How Wearable Tech Is Improving Healthcare

January 22, 2015

Who would have ever thought the star actor in 80s movie comedies Teen Wolf and Back to the Future would become a champion for medical innovation? Thirty years later and Michael J Fox is head of an organization at the forefront of parkinson’s research. But just how is the Michael J Fox foundation benefitting Parkinson’s research exactly? Through supporting the development of wearable tech.  

Tracking Body Movement with Wearables beyond the Gym

Until recently, the athletic world tended to corner the market on wearable tech. When it comes to tracking athletic performance, products like Nike Fuel Band and FitBit have been around a while. These types of apps track perspiration, heart rate, count steps on your run, and sleep cycles.

These are all great tools when you’ve got goals to improve personal fitness. But what about when your health is not so great?

One of the main objectives of wearable tech is the capture of data related to body movement. Parkinson’s primary symptoms include body tremors, rigidity, and disrupted sleep patterns. Wearables are the perfect tool.

Medical Tech  and Analytics = Better Patient Care

Last August, the Michael J Fox Foundation announced their partnership with Intel. Together, they’re committed to on-going development of wearable tech that syncs with analytics platforms. This partnership opens up new possibilities for parkinson’s sufferers to measure real-time experiences.  The collected data gets analyzed, which empowers doctors to best diagnose and develop drugs. The result it better care of patients.

The improvement of parkinson’s research is just the beginning. The world of wearable tech is seeing a slew of innovative technologies that benefit the medical world.

Take Proteous Digital Health as an example. They’ve developed an unobtrusive patch that adheres to your stomach. It records the ingestion of medications, captures vitals, and sends all the data to an app.

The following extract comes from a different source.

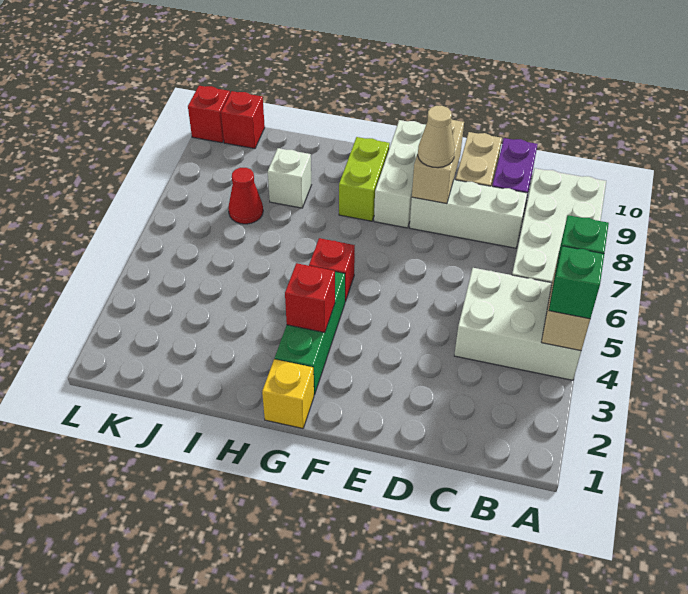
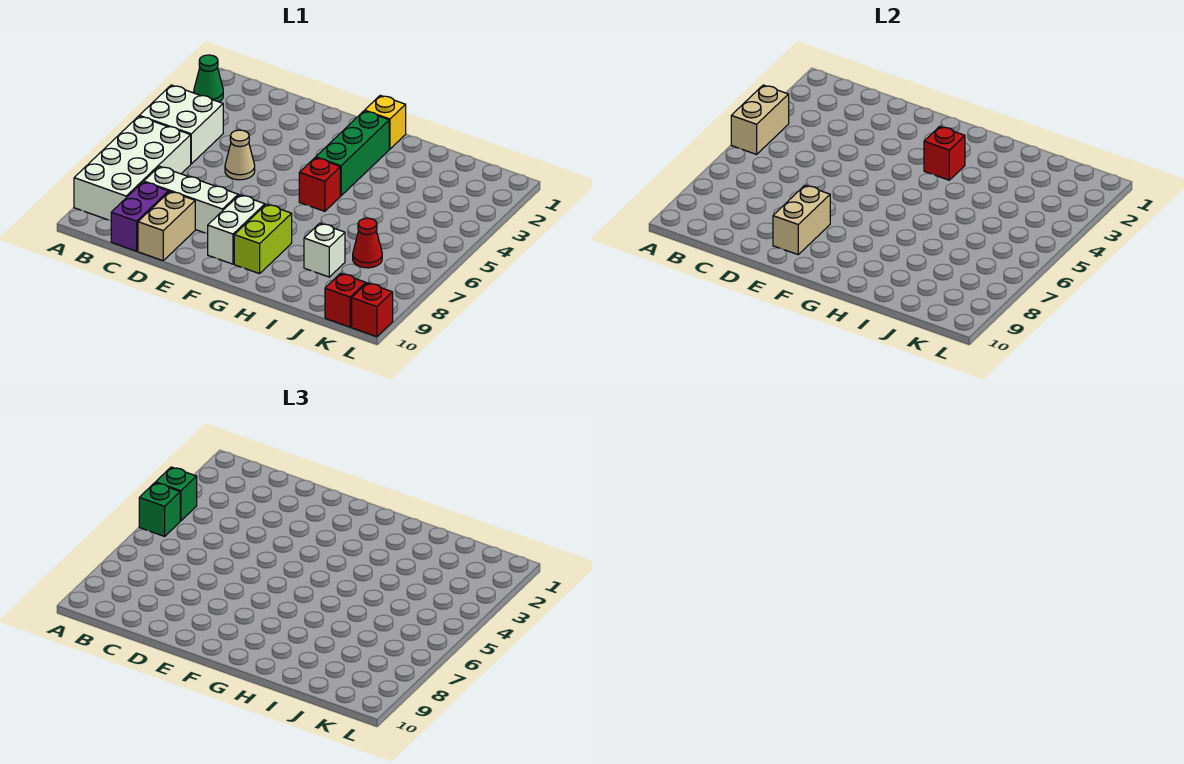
none -> green 1x1 cone [194,55,223,102]
white 2x3 brick [454,268,581,380] -> white 2x2 brick [140,85,223,164]
tan 1x1 cone [418,106,455,168] -> tan 1x1 cone moved to [225,130,255,180]
white 1x3 brick [374,120,426,228] -> white 1x2 brick [208,195,265,264]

Reebok’s sensor “CheckLight” records the force of impacts in contact sports. It “alerts athletes, coaches, athletic trainers and parents to the severity of impacts.”

Diabetics will be glad to know Google is in the initial testing phase of a smart contact lens. Why? It measures glucose levels in tears. Goodbye to daily needle-prick blood draws.

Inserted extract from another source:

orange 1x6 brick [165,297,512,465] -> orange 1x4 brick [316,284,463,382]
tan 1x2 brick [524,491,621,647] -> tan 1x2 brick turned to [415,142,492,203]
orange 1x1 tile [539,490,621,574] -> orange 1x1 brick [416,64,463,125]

Getting Closer to the Cure with Data

These products barely scratch the surface of what the future of wearable tech will be like in the decades to come. Imagine real-time personal health data delivered to mobile device apps. It will make doctors’ and patients’ lives that much easier.

Historically, the medical world tends toward late adoption of new technologies. Fortunately organizations like MJFF are moving ahead to help researchers and scientists get closer to a cure for Parkinson’s.

The work of the MJFF and their use of wearable tech is a stellar example of what we’re convinced data analytics is all about. It’s about making a difference in individual lives. As we like to say at Analytics Pros, it’s about solving human problems.